The Taiwanese population holds little love for mainland Chinese of any political coloration and has no sympathy for Communism. For this reason, Peiping's calls for a rising to "reunite" Taiwan with the mainland would probably have little appeal. It seems likely, however, that the combination of military reverses which would discredit the GRC leadership and mounting casualties--largely Taiwanese-- would increase dissidence among the population to a point which would gravely threaten the stability of the Nationalist government. Morale of the ruling mainlander elite, sustained in part by the dream of eventual return to the mainland as conquerors, would almost certainly plummet.
 Peiping would exploit the invasion attempt domestically to strengthen its position by appeals to Chinese patriotism, seeking to re-awaken enthusiasm for regime programs across the board as part of a National effort to repel foreign aggression.  Victories over the attacking forces would be played up as evidence of Communist power, and new proof that Mao's dictum "all imperialists are paper tigers" is correct. Abroad, Chinese Communist propaganda would seize on an unsuccessful US-supported GRC attack to bolster the idea that Chinese hegemony in East Asia is the "wave of the future." At the same time, Peiping's propaganda would underscore the threat to world peace created by "US aggression" in order to discredit the US and stimulate deterrent pressure on Washington from US allies and neutral nation.

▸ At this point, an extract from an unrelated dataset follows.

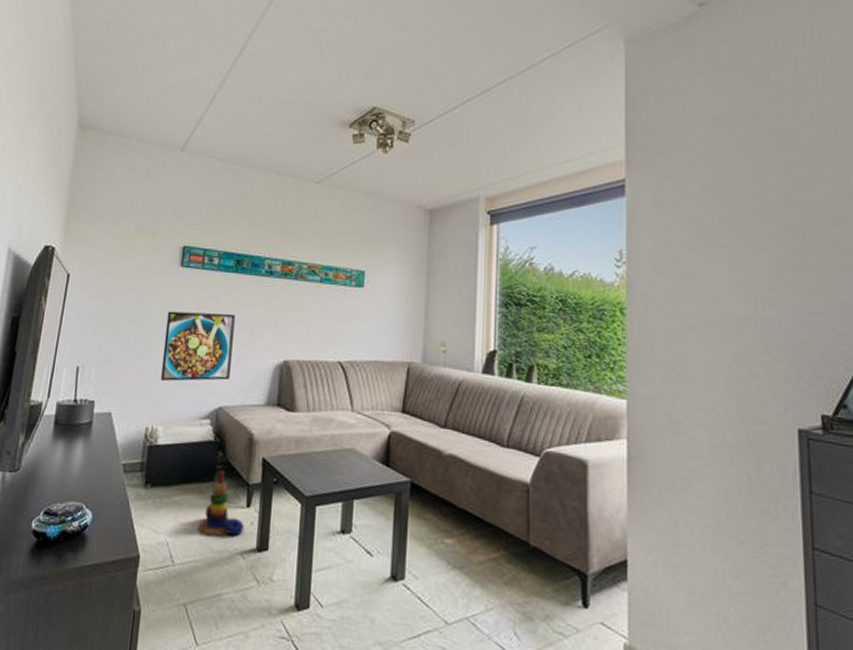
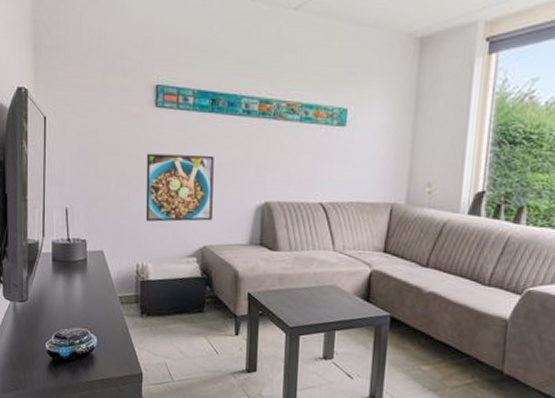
stacking toy: present [198,471,244,537] -> none [192,304,234,360]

 The Chinese Communists could be expected to back up menacing propaganda statements charging that the US was starting an "Asian war" by troop movements and other threatening military demonstrations designed to show that Peiping was capable of enlarging the conflict at any point along an arc extending from Korea to the Indian Border. It is probable, however, that Peiping would hold off on any such escalation and concentrate on destroying the GRC landing force or driving it into the sea.